リーシャは僕の言葉を聞いて、ふふっと笑った。
『……そうですね。絶対に勝ちましょう。いや、絶対に勝てます。これまでミラクルを起こし続けてきた私たちなら!』
「ああ。僕はいつだって一人じゃなかった。絆の力は、今も僕たちの力になってくれている!」
僕は目を瞑って、アルカディアに力を籠める。この一撃に、僕の全てを懸ける。
『ルカ君! 準備オッケーだよ!』
『そうっス! いつでもぶちかますっス!』
『さあ、思いっきり舞うがいい!』
『私たちの渾身の一撃、興味があるわ。見せて頂戴』
『……ルカさん!』
僕は目を思いきり見開いた。剣を大きく振り上げる――!
「<
「<セイクリッド・フルバースト>!!」
白と黒の斬撃がぶつかり合う。両者の渾身の一撃は互いを飲み込もうと、稲妻のようにバチバチと反発しあいながら、エネルギーを爆発させていく。

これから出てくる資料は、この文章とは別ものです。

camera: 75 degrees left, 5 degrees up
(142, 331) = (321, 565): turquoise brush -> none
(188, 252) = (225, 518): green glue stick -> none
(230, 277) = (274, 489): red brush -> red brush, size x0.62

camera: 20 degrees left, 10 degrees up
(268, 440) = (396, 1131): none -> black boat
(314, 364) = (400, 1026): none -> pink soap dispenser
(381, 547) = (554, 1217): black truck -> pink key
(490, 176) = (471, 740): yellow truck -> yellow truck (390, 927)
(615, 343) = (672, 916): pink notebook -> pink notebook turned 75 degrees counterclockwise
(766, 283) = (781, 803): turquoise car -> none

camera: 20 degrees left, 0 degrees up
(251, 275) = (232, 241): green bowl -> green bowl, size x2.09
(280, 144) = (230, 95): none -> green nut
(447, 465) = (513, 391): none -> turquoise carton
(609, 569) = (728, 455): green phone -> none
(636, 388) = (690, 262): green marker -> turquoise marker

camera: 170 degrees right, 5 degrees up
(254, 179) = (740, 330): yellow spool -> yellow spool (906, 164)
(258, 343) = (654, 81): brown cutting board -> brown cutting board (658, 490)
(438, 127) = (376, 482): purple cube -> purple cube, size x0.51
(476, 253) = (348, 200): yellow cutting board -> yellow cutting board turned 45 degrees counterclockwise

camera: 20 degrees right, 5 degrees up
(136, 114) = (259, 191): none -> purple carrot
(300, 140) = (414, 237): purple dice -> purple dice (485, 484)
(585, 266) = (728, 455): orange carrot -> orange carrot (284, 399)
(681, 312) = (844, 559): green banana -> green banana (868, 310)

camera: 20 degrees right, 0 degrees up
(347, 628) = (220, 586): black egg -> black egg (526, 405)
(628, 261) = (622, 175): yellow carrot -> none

僕はこの一撃を喩える術を知らない。僕がこれまで見てきた中で、最も激しいぶつかり合い。
僕の肌が灼けるような感覚と、服の裾が風で揺れるのだけがわかる。光の先にある魔王の姿なんて、もう見えちゃいない。少しでも気を抜けば、この体は消し飛ばされてしまいそうだ。
全身を駆け巡る興奮と熱量を放出するため、僕は大きく叫んだ。
「いっけえええええええええええええええ!!」
光と闇は爆発的に膨れ上がり、辺り一帯を包み込んだ――!!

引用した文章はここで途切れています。